Quant à considérer que ce catalogue d’emprunts plus ou moins prononcés ait été vu comme un moyen potentiel d’accéder au succès, l’argument s’avère factuellement irrecevable : bien qu’elle ait un statut de star que personne ne remettrait en cause, seul un des nombreux titres de la chanteuse parus au cours des dernières années a franchi le cap des 20 millions de vues sur Youtube, loin des 165 millions de Johnny (2014) et alors même que le streaming s’est entretemps développé.

Production majestueuse

Pour celle qui fut la marraine de l’édition 2024 du MIDƐM+ (Marché international du disque et de l’édition musicale) à Cannes, l’objectif initial est ailleurs : s’adresser au plus grand nombre, fédérer derrière une musique dans laquelle chacun trouverait des éléments auxquels se connecter en magnifiant son Afrique.

Remarquable sur le plan de la production, ce qui caractérise les œuvres de la Nigériane de manière générale, Rebel Queen laisse apparaitre dans ce domaine des choix récurrents : du chant en chorale, puissant, dégageant une impression majestueuse, quelque part entre Le Roi Lion et Black Panther ; ou encore ses sons d’instruments live dans un environnement programmé, reflétant ce mélange d’ancien et de nouveau que l’artiste a à cœur de réaliser, et qu’elle défend sur scène avec les membres de sa formation African Train.

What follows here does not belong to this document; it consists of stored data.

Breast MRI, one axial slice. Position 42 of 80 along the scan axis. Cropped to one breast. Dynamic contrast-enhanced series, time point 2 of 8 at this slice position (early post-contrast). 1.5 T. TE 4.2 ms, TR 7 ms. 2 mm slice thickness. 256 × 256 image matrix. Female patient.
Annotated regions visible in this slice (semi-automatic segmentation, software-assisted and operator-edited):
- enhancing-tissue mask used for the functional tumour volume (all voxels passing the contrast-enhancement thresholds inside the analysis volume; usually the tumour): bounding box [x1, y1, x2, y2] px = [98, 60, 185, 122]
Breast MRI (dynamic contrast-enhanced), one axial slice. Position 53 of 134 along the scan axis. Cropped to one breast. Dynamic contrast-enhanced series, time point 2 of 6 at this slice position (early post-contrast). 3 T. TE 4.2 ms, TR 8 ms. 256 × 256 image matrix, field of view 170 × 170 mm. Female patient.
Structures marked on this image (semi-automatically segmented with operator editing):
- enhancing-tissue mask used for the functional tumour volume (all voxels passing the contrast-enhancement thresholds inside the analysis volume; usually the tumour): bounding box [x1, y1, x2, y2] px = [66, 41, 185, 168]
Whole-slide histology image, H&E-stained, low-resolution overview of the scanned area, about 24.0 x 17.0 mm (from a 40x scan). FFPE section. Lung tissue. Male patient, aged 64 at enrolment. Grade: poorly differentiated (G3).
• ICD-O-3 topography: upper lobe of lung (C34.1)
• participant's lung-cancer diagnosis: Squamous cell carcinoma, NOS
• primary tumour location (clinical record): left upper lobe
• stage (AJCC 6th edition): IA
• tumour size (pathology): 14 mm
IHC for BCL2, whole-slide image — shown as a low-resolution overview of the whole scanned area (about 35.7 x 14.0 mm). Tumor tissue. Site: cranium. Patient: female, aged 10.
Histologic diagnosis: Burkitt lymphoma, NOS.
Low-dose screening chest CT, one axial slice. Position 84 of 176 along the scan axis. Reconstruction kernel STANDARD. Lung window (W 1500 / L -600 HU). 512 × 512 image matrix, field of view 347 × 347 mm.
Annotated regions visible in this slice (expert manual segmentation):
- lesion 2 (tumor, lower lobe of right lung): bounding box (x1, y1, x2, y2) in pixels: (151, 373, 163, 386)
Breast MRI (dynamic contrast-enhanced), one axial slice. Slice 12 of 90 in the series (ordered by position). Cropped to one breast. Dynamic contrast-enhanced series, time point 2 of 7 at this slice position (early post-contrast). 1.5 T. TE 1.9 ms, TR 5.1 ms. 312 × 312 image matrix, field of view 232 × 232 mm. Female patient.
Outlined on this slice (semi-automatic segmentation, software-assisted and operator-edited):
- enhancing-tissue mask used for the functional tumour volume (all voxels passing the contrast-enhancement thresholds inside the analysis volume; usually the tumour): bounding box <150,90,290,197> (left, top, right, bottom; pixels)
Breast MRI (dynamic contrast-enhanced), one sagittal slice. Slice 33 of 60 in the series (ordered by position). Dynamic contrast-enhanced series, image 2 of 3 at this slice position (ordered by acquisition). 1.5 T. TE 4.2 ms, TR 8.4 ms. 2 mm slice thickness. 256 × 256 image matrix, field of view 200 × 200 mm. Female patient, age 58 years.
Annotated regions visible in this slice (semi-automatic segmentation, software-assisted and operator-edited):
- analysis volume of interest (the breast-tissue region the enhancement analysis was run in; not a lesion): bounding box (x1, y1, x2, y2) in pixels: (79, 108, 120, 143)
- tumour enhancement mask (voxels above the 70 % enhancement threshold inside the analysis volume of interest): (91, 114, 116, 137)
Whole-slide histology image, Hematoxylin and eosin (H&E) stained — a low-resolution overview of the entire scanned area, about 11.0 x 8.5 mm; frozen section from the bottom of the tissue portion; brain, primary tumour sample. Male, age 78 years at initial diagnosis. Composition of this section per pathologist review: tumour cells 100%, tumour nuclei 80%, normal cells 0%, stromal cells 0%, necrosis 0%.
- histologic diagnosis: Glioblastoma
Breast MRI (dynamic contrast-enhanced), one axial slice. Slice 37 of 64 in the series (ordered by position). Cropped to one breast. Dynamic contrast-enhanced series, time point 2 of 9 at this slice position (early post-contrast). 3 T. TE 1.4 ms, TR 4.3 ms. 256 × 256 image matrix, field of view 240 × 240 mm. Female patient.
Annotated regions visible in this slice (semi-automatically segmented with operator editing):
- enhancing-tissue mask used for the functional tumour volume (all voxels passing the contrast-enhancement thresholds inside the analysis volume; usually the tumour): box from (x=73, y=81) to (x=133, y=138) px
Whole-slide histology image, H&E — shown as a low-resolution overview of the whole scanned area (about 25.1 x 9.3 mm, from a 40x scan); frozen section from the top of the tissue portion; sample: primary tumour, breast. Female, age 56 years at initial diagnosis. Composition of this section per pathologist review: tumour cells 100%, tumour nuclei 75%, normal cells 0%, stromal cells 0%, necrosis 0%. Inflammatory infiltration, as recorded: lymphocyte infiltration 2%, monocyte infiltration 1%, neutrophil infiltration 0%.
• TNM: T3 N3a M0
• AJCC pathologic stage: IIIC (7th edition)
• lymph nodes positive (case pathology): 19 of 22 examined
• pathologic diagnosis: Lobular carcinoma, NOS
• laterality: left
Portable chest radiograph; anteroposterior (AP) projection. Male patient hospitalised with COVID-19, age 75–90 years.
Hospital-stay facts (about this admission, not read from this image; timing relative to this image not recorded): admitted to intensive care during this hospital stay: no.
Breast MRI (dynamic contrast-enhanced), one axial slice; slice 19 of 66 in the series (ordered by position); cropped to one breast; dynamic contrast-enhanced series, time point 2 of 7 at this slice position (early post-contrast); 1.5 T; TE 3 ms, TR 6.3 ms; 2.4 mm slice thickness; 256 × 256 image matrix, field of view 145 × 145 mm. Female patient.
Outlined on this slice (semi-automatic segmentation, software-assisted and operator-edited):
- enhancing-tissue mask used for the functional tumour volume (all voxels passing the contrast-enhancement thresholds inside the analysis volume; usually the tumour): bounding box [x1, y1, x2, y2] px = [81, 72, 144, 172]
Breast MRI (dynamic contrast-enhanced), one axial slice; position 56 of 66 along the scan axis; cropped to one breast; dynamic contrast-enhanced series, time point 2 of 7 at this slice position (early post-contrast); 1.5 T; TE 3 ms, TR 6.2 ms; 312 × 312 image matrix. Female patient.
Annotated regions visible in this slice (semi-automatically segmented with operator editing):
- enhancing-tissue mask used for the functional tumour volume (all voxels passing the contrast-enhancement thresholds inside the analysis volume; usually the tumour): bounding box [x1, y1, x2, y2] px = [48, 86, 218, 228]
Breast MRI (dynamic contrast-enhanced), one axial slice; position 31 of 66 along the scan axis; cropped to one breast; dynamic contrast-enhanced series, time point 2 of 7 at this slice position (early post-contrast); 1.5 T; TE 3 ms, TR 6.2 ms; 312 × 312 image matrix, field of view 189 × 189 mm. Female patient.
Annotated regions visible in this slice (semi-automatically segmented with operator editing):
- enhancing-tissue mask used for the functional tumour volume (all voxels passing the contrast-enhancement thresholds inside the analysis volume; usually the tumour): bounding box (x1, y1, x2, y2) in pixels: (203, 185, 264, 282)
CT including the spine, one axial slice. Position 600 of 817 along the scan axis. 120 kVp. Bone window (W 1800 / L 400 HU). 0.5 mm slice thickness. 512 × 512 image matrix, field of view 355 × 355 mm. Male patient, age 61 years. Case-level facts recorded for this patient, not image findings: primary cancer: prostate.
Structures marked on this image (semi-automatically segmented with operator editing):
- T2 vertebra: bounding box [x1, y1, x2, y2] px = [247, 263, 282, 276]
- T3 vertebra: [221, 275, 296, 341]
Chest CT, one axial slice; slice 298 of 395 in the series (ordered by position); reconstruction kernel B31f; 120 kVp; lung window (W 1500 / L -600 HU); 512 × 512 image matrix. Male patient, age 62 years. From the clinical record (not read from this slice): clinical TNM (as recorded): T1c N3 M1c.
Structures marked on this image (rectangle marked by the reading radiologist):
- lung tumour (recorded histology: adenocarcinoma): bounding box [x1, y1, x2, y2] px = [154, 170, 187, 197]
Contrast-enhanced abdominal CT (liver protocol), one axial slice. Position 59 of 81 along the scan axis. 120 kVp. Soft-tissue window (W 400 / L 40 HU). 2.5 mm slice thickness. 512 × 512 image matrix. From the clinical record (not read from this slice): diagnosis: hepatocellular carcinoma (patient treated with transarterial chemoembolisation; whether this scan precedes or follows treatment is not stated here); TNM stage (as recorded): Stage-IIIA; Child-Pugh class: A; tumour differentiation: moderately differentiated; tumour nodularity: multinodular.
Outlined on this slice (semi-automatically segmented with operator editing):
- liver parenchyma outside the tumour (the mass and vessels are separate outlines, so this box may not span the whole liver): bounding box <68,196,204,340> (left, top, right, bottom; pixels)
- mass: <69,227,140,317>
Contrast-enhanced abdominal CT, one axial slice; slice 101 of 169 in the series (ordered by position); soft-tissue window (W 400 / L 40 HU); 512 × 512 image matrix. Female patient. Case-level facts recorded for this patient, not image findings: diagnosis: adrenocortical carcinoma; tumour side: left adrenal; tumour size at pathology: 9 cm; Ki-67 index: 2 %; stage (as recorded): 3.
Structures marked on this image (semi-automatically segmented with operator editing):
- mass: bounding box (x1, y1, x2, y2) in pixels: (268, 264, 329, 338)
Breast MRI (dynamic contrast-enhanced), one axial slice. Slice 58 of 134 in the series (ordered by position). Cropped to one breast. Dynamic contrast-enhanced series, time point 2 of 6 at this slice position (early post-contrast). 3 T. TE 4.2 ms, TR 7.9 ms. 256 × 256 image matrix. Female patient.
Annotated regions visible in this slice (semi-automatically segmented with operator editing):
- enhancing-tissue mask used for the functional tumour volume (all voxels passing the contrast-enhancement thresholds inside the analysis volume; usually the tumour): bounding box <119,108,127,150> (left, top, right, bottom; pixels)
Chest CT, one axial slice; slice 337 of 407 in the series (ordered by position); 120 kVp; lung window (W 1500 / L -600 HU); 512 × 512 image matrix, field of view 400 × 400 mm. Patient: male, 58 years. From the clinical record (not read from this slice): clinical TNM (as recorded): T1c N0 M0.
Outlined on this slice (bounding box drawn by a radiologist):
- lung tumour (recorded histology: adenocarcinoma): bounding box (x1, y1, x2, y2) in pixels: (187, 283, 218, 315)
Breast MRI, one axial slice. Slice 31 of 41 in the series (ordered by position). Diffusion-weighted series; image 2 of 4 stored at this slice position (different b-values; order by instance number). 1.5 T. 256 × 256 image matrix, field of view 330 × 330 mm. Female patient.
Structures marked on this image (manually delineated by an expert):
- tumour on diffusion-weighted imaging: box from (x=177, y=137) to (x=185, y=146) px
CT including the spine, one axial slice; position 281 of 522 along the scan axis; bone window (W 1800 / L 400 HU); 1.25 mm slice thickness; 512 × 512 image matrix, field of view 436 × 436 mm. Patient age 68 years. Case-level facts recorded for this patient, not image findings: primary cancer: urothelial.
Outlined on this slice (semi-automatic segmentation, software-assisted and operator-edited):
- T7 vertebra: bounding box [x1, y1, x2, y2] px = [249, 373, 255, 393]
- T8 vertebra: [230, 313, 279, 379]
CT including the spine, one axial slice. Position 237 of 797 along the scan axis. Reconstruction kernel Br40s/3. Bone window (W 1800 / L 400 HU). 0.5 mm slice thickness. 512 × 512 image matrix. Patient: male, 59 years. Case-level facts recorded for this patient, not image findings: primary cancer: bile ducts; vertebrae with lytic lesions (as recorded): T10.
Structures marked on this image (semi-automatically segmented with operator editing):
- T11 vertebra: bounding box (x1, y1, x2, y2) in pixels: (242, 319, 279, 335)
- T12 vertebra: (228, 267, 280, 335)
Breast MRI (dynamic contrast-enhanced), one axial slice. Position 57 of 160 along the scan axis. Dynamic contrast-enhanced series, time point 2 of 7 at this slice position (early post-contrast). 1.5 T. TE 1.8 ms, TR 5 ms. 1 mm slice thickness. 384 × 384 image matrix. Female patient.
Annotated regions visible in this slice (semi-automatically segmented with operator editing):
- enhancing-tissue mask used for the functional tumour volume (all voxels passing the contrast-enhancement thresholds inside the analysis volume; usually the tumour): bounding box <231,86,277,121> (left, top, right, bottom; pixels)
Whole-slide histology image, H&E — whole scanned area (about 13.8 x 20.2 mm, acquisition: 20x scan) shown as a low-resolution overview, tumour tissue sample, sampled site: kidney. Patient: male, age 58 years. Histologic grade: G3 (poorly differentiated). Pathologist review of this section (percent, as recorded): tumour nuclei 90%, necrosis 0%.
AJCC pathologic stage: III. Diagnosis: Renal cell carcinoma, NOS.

En studio, sur l’essentiel des 16 nouveaux titres, elle s’est adjoint les services de son compatriote Vtek (Victor Kpoudosu), déjà à ses côtés dans le passé. Le musicien et producteur, récompensé par un Grammy Award pour sa prestation sur Mother Nature d’Angélique Kidjo, s’est mis au diapason de ses intentions. Partie avec humilité à la conquête du marché occidental, Yemi Alade dispose dans son jeu avec cet album, d’un nouvel atout de taille.